Merajut Kebinekaan Lewat Museum Pustaka Peranakan Tionghoa

Azmi Abubakar membuktikan kebinekaan dengan mendirikan Museum Pustaka Peranakan Tionghoa yang berisi ribuan karya dari etnis Tionghoa.

oleh Sunariyah diperbarui 26 Feb 2018, 14:22 WIB
Diterbitkan 26 Feb 2018, 14:22 WIB

Liputan6.com, Tangerang - Banyak cara dalam merajut kebinekaan, salah satunya yang dilakukan pemuda berdarah Aceh di Banten. Dia mendirikan Museum Pustaka Peranakan Tionghoa sebagai bentuk kepeduliannya kepada etnis Tionghoa yang pernah mengalami masa kelam pada 1998.

Seperti ditayangkan Liputan6 Siang SCTV, Senin (26/2/2018), sederet papan nama bekas pada zaman dulu pernah berjaya menandai rumah pemiliknya. Kini papan nama tersebut menjadi bagian benda koleksi Museum Pustaka Peranakan Tionghoa di kawasan Serpong, Tangerang, Banten.

Azmi Abubakar adalah sosok dibalik berdirinya Museum Pustaka Peranakan Tionghoa. Dia tertarik menggali lebih jauh khazanah dan jejak sejarah etnis peranakan Tionghoa di Tanah Air.

"Museum ini menawarkan informasi yang tidak diketahui oleh masyarakat. Kita memiliki puluhan ribu karya dari etnis Tionghoa. Mereka menulis berbagai hal seperti medis, olahraga, dan polisi. Saya kira ini kekayaan tak ternilai yang dimiliki bangsa dan belum diketahui,” jelas Azmi.

Seperti kata pepatah 'Tak Kenal Maka Tak Sayang', dengan mengenal maka akan menyayangi. Berangkat dari pepatah itulah Azmi mengajak setiap eleman masyarakat untuk menyikapi keberagaman dengan cara mempelajari jejak sejarah.

Museum ini ternyata membuka pengetahuan baru bagi pengunjungnya, seperti halnya Bambang. Dia mengaku bisa membaca segala dan mendapatkan nillai positif.

"Di museum ini saya bisa baca segala hal. Ternyata banyak kebaikan-kebaikan dari adat istiadat bangsa Tionghoa," terang Bambang.

Aktivitas Azmi dalam merajut kebinekaannya tak hanya pada museum. Jalinan silahturahmi pun kerap dilakukannya pada etnis Tionghoa yang menyumbangkan buku ke Museum Pustaka Peranakan Tionghoa. Salah satunya kepada Oma Yeni yang telah menyumbangkan buku terbitan tahun 1915.
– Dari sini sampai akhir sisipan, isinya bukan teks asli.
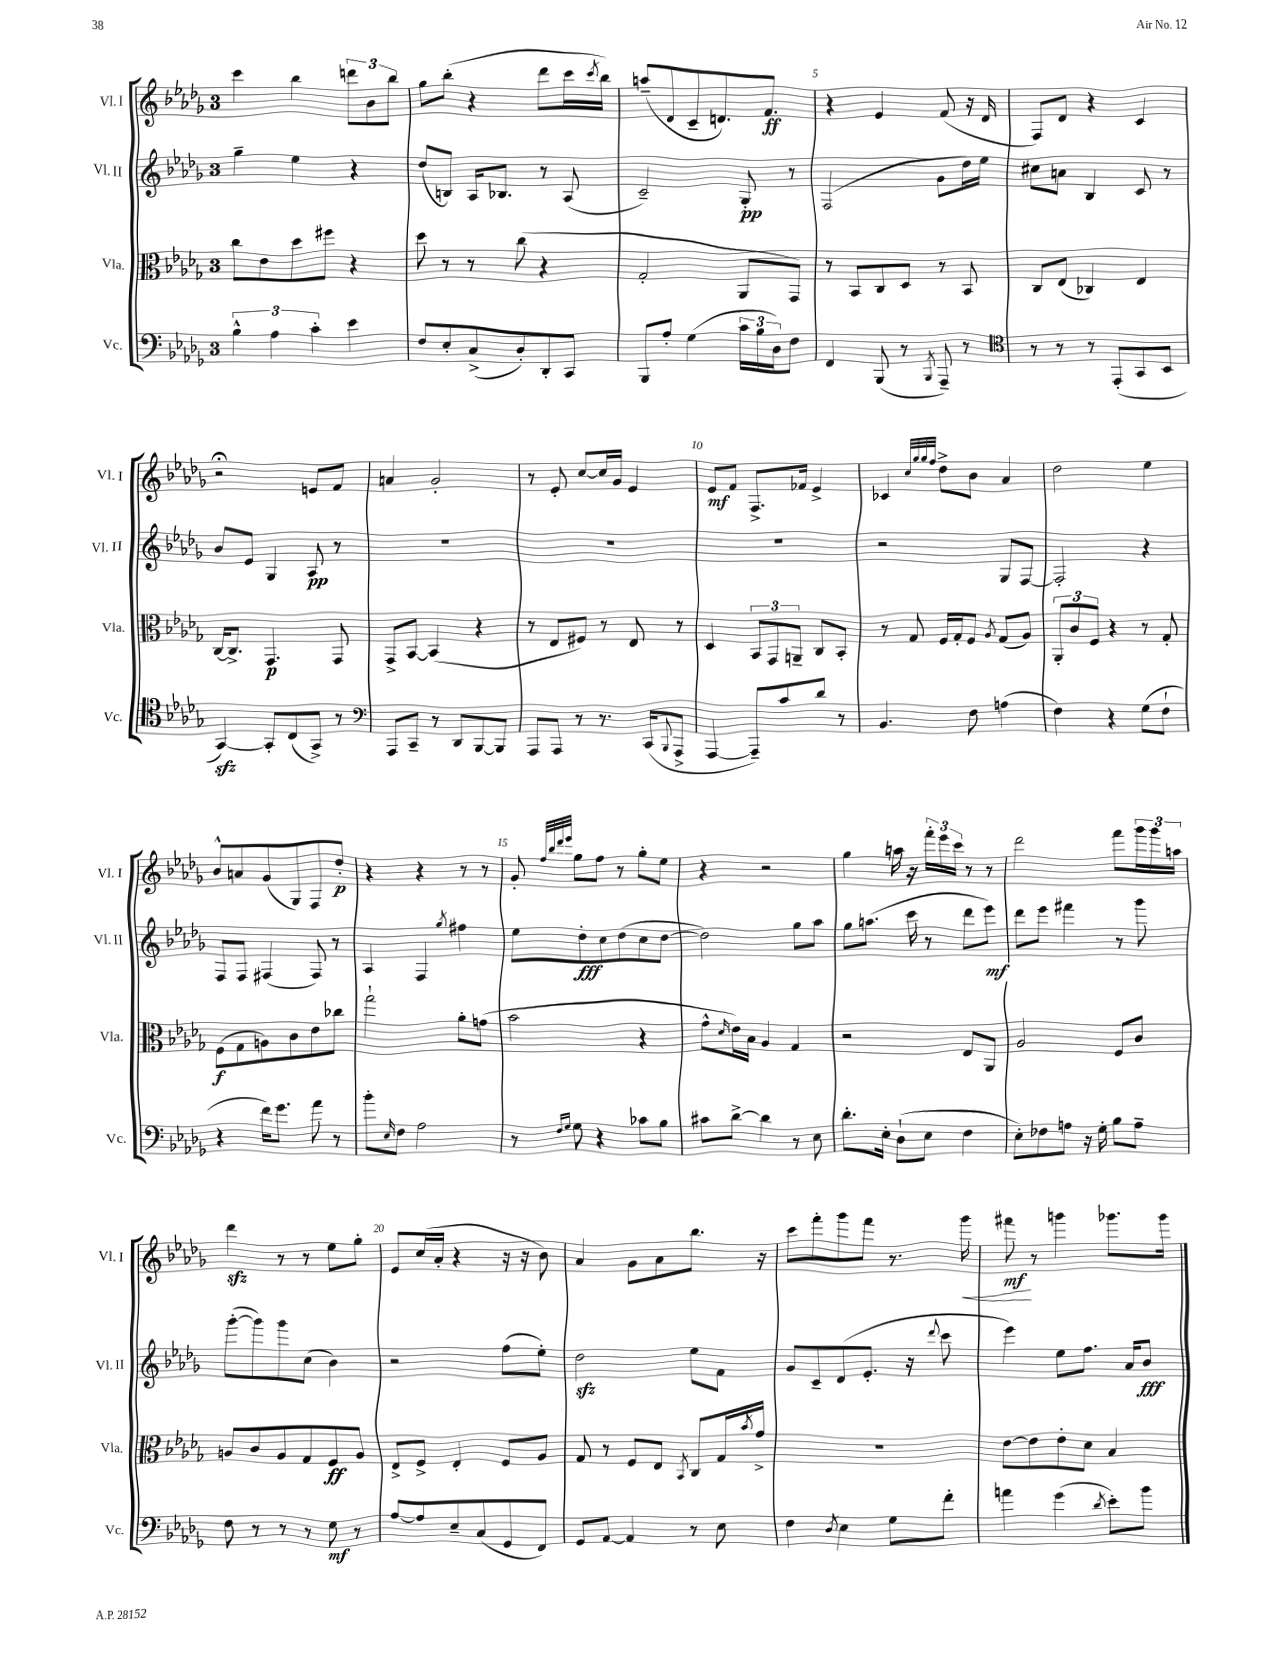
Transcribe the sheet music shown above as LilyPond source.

"Kalau saya tidak ada gak tahu nanti buku-bukunya akan dikemanain. Kalau mereka (anak dan cucu) mau urus, ya kalau gak mau? Saya berpikir lebih baik saya kasih saja ke museum,” jelas Oma Yeni.

Kebinekaan bukan hanya sekedar slogan bagi Azmi Abubakar. Dia mengubahnya jadi sebuah ketulusan dalam bertindak. Kebinekaan bukan sebagai perbedaan tetapi sebagai keberagaman yang saling menguatkan.

"Kita selalu bicara merajut kebinekaan, tetapi bagaimana cara merajut itu? Saya kira dengan membuka museum ini saya membuat langkah kecil saja. Meskipun saya orang Aceh dan istri saya orang Minang, saya peduli etnis Tionghoa. Sebaliknya, mungkin nanti orang Tionghoa peduli terhadap orang Ambon, misalnya. Jadi saya harap Indonesia bisa bersatu dalam persaudaraan, bukan bersatu dalam keterpaksaan,” jelas Azmi.